Document extract:

I have a clear memory of the moment I learned the word “taboo.” I was 7 or 8, and I had just spent the day walking around a golf course with a great friend of my mother’s (and later, of mine), a man called Tim, and his opponent, a woman called Nora. They had not played each other before. Nora, it transpired, was an excellent golfer. Tim was not. She trounced him. Worse, she didn’t do it from what I learned were called the “ladies’ tees.” She didn’t do it from the “gentlemen’s tees.” She did it from the hardest of all, the “tiger tees.”
I was chatting happily about this, not knowing that women were supposed to lose to men, not knowing that Nora’s tigerish defeat of him was, in Tim’s mind, an exasperating humiliation. I soon found out. As I relived Nora’s victory yet again, Tim leaned over to me and said, “Olivia. The subject is taboo. Do you know what that means?” And he explained.
Looking back, it seems somehow fitting that I learned this word in the context of male versus female performance. For certain subjects in science are taboo — and research into genetic differences in ability or behavior between different groups of people is one of the biggest of all.
The reasons for this are obvious. Some of the most ghastly atrocities of the 20th century were carried out under the banner of the “master race” and nasty pseudoscientific notions about genetic superiority. Sexual and racial discrimination still persist. One legacy of all this is that no one dares look at whether, in humans, differences in anything other than the risk of disease might be influenced by genes. Many geneticists I know are scared — really scared, and with reason — of having their careers ruined if they ask any other questions. Look no further than Lawrence Summers, former president of Harvard University, who was pilloried last year for wondering if mathematical ability in men and women might have some genetic underpinning. A sign has been hung on the door that says “Area Closed to Research.”

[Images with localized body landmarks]
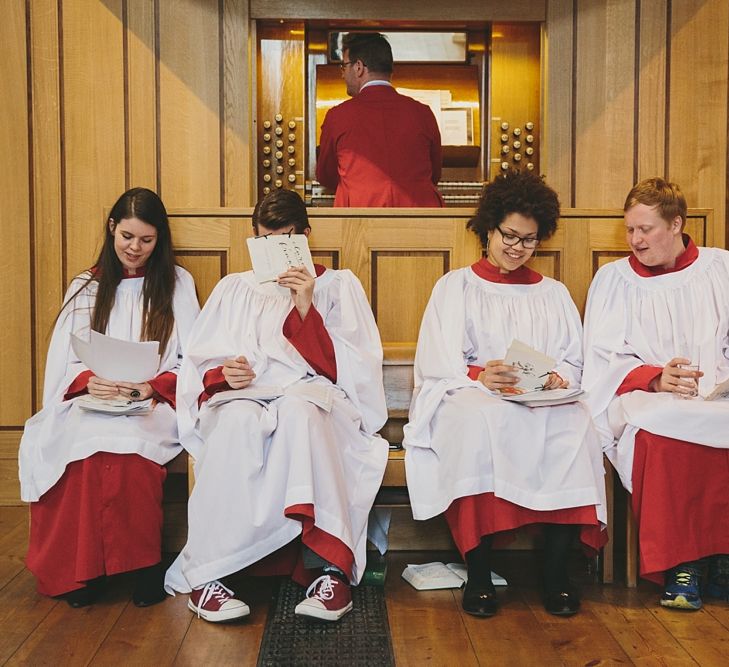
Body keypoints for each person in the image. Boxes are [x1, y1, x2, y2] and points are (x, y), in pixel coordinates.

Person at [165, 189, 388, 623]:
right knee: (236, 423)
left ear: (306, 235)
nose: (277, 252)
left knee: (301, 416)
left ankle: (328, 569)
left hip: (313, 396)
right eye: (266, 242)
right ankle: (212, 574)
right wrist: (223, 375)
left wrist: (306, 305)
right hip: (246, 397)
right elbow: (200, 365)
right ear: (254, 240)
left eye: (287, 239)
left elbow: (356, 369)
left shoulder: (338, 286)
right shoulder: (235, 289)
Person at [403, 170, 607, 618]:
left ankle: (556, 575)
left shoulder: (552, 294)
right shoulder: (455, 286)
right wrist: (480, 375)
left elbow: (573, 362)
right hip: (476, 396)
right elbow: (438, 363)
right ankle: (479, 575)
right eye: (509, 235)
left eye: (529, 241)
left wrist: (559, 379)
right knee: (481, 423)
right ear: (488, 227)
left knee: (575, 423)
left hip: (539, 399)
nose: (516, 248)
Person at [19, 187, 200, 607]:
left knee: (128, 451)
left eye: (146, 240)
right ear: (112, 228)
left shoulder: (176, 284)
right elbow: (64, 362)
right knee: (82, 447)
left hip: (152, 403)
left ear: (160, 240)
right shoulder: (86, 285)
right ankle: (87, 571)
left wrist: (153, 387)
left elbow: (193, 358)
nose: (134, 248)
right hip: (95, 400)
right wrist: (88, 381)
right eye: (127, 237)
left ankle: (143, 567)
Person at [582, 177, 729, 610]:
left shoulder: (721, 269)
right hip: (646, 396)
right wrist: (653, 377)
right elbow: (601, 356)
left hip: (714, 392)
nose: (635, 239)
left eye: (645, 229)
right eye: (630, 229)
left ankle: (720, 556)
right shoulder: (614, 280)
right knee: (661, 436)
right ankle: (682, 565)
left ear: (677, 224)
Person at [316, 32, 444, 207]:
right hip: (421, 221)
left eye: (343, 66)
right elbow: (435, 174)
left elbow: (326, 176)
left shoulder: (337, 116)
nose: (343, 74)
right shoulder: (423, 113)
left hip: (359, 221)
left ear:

Exercise requirements:
- a) In the essay on taboo, from which tees did Nora beat Tim?
- b) List every person the essay on taboo mentions by name.
- c) Write a continuation of the essay on taboo in science, beginning right after its final sentence.

Answers to the tasks:
- a) The "tiger tees."

- b) Tim, Nora, Olivia, Lawrence Summers

- c)
Until recently. Research into the genetics behind certain sorts of group differences — skin color, the ability to digest milk, the underpinnings of autism and the like — is now starting to be published. But other subjects remain ferociously contentious. Let me tell you a tale of three papers.
Last September, the journal Science published two papers that claimed natural selection had acted recently and strongly on two human genes involved in brain development. Let’s look at what this claim means.
As you’d expect, a whole slew of genes affect aspects of brain structure in humans. The two featured in the Science papers are among those thought to affect brain growth. People who have two mutant copies of either one of the genes have a condition known as microcephaly — tiny heads and brains. Mental retardation is a consequence.
What do we know about these genes, besides the fact that everyone needs at least one functioning version of each gene for their brain to grow properly? Not much. We may need them for other things as well — both appear to be involved in cell division, for example — but no one knows what exactly. We also know that functioning versions of these genes come in several subtly different forms. Whether these subtle differences matter is unknown. In short, we know (some) of what these genes do when they go wrong, but not much about what they do when they’re normal.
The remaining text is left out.